Concerning the "disputed assets," the appellate judges stated in the "ordinary course of events" an appellate court would not interfere with actual findings of fact by a trial judge who would have had the benefit of seeing the witnesses."

However, the appellate judges said they were "apprehensive" that Justice Hepburn's "failure" to make a determination on the disputed assets is not from the difficulty to make a determination on the evidence "as much as because of the two-year delay between the taking of the evidence and the delivery of the judgment."

"The judge does not indicate the basis of her difficulty which resulted in it being 'impossible to make a determination,'" the appellate judges said. "It must be recalled that the role of a judge in ancillary relief litigation is quasi inquisitorial and the judge where he has insufficient information to determine an important fact should make an extra effort to obtain that additional information."

The appellate judges further said it is "difficult" to understand the difficulty Justice Hepburn had that made her task "impossible." The judges said the disputed assets were primarily either in a safety box over which the wife had "sole control exclusive of the husband" or monies in a bank account that was in the sole name of the wife over which the husband had no authority.

Thus, the appellate judges said Mr Sawyer could not access the box without his wife, but she could access the box without her husband.

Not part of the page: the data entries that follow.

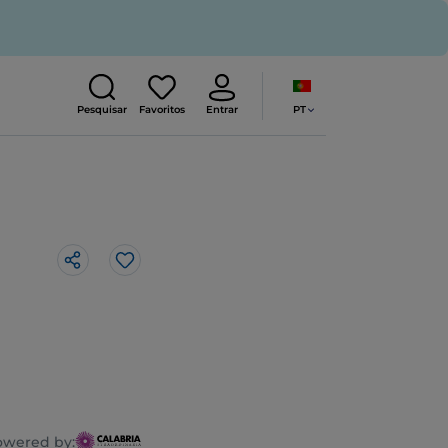
PT
Pesquisar
Favoritos
Entrar
Gosto
owered by:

"On a balance of probabilities, it is our view that the judge ought to have found that the wife was obliged to account for those assets which were in the safety deposit box in the division of the property," the appellate judges said. "In any division of property, the wife should be regarded as having already acquired those assets."

The appellate judges said the same applied to the $4m stored in the Canadian bank account in Mrs Sawyer's sole name.

"The husband could not access those monies by himself," the appellate judges said. "The wife's evidence that she gave blank authorisations to the husband to move money out of her US dollar account clearly related to her US dollar account in (Abaco) where the husband was living and did not apply to the US dollar account in Canada.

"There does not appear to us to be any reason why the judge should not have treated those monies in the same way that we have held that she should have treated the property in the safety deposit box.

"The money in the bank account was under the exclusive control of the wife and she must account for them in any equitable division of the assets."

The appellate judges further noted towards the end of their ruling that Mr Sawyer's appeal of Justice Hepburn's ruling was allowed only to the extent that they considered themselves "at liberty to make a finding on the evidence which the judge declined to do," thus resulting in them varying that judge's judgment "to the extent that we have included the disputed assets."

"Save for that we did not think that we were at liberty to interfere with the judge's ruling," the appellate judges said.